The spokesman said that the Greek contingent's transit through Fyrom territory was based on arrangements in force for eight years.

Two days later, Skopje complained that Athens had barred Fyrom President Branko Crvenkovski's state aircraft from landing in Athens for a June 13 summit, and said Crvenkovski will not attend. The Greek foreign ministry replied on June 5 that a policy barring aircraft bearing the name "Republic of Macedonia" from landing in Greece has been in place for years, and that alternate modes were available.

The Greek foreign ministry's initial reaction to the Fyrom elections, on June 2, noted that Athens "avoided getting caught up in the logic of statements, often of an extreme nationalistic nature, which were made during the election period in our neighbouring country". Similar statements were made by Foreign Minister Dora Bakoyannis before the Fyrom elections.

Still, Koumoutsakos expressed guarded optimism about continuing the UN-sponsored negotiations, which he said Greece will pursue with the representative of the new government. Envoy Matthew Nimetz is expected to visit the region after Fyrom -conducts its repeat polls on June 15.

The international eagerness to resolve the name issue was overshadowed by intense pressure to hold repeat polls in Albanian minority districts, which experienced electoral violence (with the killing of a supporter of the biggest Albanian party, DUI, in Aracinovo by Fyrom police) and widespread charges of election tampering.
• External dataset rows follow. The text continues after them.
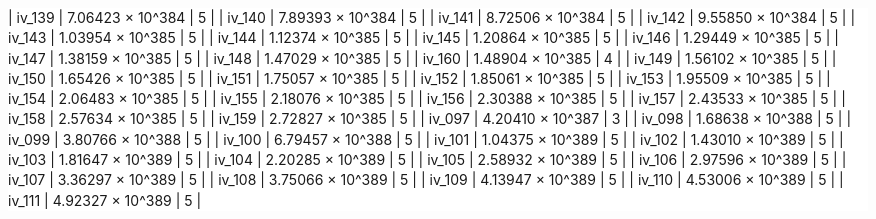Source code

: | iv_139 | 7.06423 × 10^384 | 5 |
| iv_140 | 7.89393 × 10^384 | 5 |
| iv_141 | 8.72506 × 10^384 | 5 |
| iv_142 | 9.55850 × 10^384 | 5 |
| iv_143 | 1.03954 × 10^385 | 5 |
| iv_144 | 1.12374 × 10^385 | 5 |
| iv_145 | 1.20864 × 10^385 | 5 |
| iv_146 | 1.29449 × 10^385 | 5 |
| iv_147 | 1.38159 × 10^385 | 5 |
| iv_148 | 1.47029 × 10^385 | 5 |
| iv_160 | 1.48904 × 10^385 | 4 |
| iv_149 | 1.56102 × 10^385 | 5 |
| iv_150 | 1.65426 × 10^385 | 5 |
| iv_151 | 1.75057 × 10^385 | 5 |
| iv_152 | 1.85061 × 10^385 | 5 |
| iv_153 | 1.95509 × 10^385 | 5 |
| iv_154 | 2.06483 × 10^385 | 5 |
| iv_155 | 2.18076 × 10^385 | 5 |
| iv_156 | 2.30388 × 10^385 | 5 |
| iv_157 | 2.43533 × 10^385 | 5 |
| iv_158 | 2.57634 × 10^385 | 5 |
| iv_159 | 2.72827 × 10^385 | 5 |
| iv_097 | 4.20410 × 10^387 | 3 |
| iv_098 | 1.68638 × 10^388 | 5 |
| iv_099 | 3.80766 × 10^388 | 5 |
| iv_100 | 6.79457 × 10^388 | 5 |
| iv_101 | 1.04375 × 10^389 | 5 |
| iv_102 | 1.43010 × 10^389 | 5 |
| iv_103 | 1.81647 × 10^389 | 5 |
| iv_104 | 2.20285 × 10^389 | 5 |
| iv_105 | 2.58932 × 10^389 | 5 |
| iv_106 | 2.97596 × 10^389 | 5 |
| iv_107 | 3.36297 × 10^389 | 5 |
| iv_108 | 3.75066 × 10^389 | 5 |
| iv_109 | 4.13947 × 10^389 | 5 |
| iv_110 | 4.53006 × 10^389 | 5 |
| iv_111 | 4.92327 × 10^389 | 5 |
Aracinovo, near Skopje, was a hotbed of the Albanian minority separatist insurrection of 2001, which brought the country to the verge of civil war.

The Ohrid agreements that helped end the fighting were intended to bolster minority rights, but the Albanian minority complains that they remain largely unenforced.

Nato Secretary-General Jaap de Hoop Scheffer expressed the alliance's deep concern about the violence witnessed in the Fyrom elections, and Council of Europe President Karl Bildt called for an investigation of the scare tactics used against Fyrom voters in Albanian districts.

The US State Department on June 2 called strongly for the scheduling of repeat elections and expressed optimism about a quick resolution of the name issue.

"I would expect that once the name issue is resolved in the context of Nato that their membership should be able to move forward," said State Department spokesman Sean McCormack, suggesting that US pressure led to the repeat polls.

Outgoing Fyrom Foreign Minister Antonio Milososki appeared less optimistic, asserting that Greece must accept the existence of a Macedonian "identity" and language if a deal is to be struck. But it is unclear why an agreement on what Fyrom is to be called and on the uses of the name Macedonia needs to settle ethnological and linguistic issues.